Gov. Scott Walker recently proposed expanding Wisconsin’s Earned Income Tax Credit, or EITC. To the casual observer, this may not sound like exciting news, but for more than 100,000 Wisconsin families, expanding the EITC will mean more job opportunities, higher take-home pay and a less-resistant path to prosperity.
Wisconsin was among the first states to adopt an EITC program, implementing it in 1983, repealing it in 1985 and making it permanent in 1989. The basic idea of the EITC is straightforward: Offer workers with earnings below a set level a percentage refund of the taxes they pay; the current levels depend on a worker’s number of children and marital status. For workers with sufficiently low earnings, the tax break turns into a work-based subsidy. Wisconsin’s EITC is based on the federal program but includes a supplement on top of what the feds offer.
The EITC is smart policy for a many reasons. Chief among them is that it promotes the expansion of the labor market by increasing the reward to work, while at the same time making it more attractive for businesses to hire.
The “secret sauce” of how the EITC does this is through its effect on earnings: Workers are willing to accept lower starting wages because they have the EITC to make up the difference; businesses are able to offer lower starting wages because they have the EITC to make up the difference. This means that net (after EITC) wages are higher for workers, while gross (before EITC) wages paid by businesses are lower — so that the number of workers and their hours expand in the market. The EITC is the policy-darling of economists, and they have shown that previous EITC expansions do manifest themselves in this manner.

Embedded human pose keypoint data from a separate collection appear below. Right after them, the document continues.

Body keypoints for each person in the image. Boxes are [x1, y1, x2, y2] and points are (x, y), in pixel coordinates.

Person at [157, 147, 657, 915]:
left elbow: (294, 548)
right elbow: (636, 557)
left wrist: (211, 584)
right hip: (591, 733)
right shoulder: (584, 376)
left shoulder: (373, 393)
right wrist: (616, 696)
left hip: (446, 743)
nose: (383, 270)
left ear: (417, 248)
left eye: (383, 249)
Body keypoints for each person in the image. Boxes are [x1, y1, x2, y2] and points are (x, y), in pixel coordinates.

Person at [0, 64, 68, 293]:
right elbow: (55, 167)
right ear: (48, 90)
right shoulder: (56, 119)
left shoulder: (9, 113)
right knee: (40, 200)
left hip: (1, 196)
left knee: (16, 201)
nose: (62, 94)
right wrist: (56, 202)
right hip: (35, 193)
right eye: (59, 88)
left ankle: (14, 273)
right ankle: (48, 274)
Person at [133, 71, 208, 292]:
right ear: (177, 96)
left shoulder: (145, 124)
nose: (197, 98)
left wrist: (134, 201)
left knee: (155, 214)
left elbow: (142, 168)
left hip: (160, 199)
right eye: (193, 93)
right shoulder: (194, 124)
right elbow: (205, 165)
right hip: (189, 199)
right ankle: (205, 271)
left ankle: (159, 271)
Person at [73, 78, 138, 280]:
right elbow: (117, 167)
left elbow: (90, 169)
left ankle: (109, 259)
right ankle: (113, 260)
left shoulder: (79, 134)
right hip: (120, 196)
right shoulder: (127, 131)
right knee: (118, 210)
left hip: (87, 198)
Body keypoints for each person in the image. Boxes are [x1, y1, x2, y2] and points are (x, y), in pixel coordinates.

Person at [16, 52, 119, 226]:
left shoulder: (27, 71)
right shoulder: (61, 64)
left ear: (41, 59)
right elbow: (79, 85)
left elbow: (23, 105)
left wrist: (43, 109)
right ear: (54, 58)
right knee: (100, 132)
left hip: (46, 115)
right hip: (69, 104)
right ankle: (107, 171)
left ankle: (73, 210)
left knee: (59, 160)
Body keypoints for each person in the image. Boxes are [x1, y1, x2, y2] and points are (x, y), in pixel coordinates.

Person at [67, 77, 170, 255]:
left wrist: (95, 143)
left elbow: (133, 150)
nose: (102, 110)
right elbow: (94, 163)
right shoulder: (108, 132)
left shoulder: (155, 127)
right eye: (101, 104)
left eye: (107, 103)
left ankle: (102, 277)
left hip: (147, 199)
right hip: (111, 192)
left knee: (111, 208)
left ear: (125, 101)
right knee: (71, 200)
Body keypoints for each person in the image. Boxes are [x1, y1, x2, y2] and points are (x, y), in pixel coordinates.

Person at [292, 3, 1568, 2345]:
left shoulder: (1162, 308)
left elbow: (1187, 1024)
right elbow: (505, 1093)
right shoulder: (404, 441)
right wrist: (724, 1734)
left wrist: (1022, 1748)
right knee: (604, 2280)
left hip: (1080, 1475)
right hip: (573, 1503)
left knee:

The EITC represents a clear, positive way for government to improve labor market outcomes for employees that works in tandem with business interests. This is in sharp contrast to the often-proposed populist solution of increasing the minimum wage. While the EITC expands labor market opportunities, the minimum wage destroys them by making workers more expensive for businesses to hire.
In a 2014 report for the Wisconsin Policy Research Institute, “Raising Wisconsin’s minimum wage: Who would be helped? Who would be hurt?” I estimated that a move to a $10.10 minimum wage would cost the state up to 55,000 jobs. Minimum wage supporters argue that many workers will receive a pay bump, which is true. But the cost of job loss among the state’s most vulnerable workers is unnecessary when a better policy — in the form of the EITC — can provide an equal or greater income boost along with job gains. Along with Capital Policy Analytics President Ike Brannon, I recommended in that WPRI report that Wisconsin policy-makers consider expanding the EITC instead.
Of course, the EITC is not without costs. Wisconsin’s EITC cost about $102 million in FY2016, and the proposed increase would raise that by $20 million. Like anything government does, these costs are spread among state taxpayers. In contrast, the cost of a minimum wage increase would be borne by low-wage workers who lose their jobs and the customers of low-wage businesses through higher-priced goods and services.
The EITC program is not without flaws. A major oversight in the current design is that because the program’s income limits are not properly aligned for married and single taxpayers, the EITC can create a “marriage penalty,” or a sharp reduction in payments to married couples relative to similar cohabitating couples. Since Wisconsin uses the federal guidelines, state EITC dollars are also subject to the penalty. Part of Walker’s proposal is to eliminate the marriage penalty for newly married couples for the first three years of marriage.
There are other aspects of the EITC that could be improved. Expansion should include reducing work penalties that kick in at higher earnings levels, enhancing the credit for workers without children and spreading payments beyond tax refund season. Continuing to update and expand the EITC will benefit Wisconsin workers and businesses alike, paving the way for prosperity.
Andrew Hanson, PhD, is an associate professor of economics at Marquette University. This column expresses his personal opinion.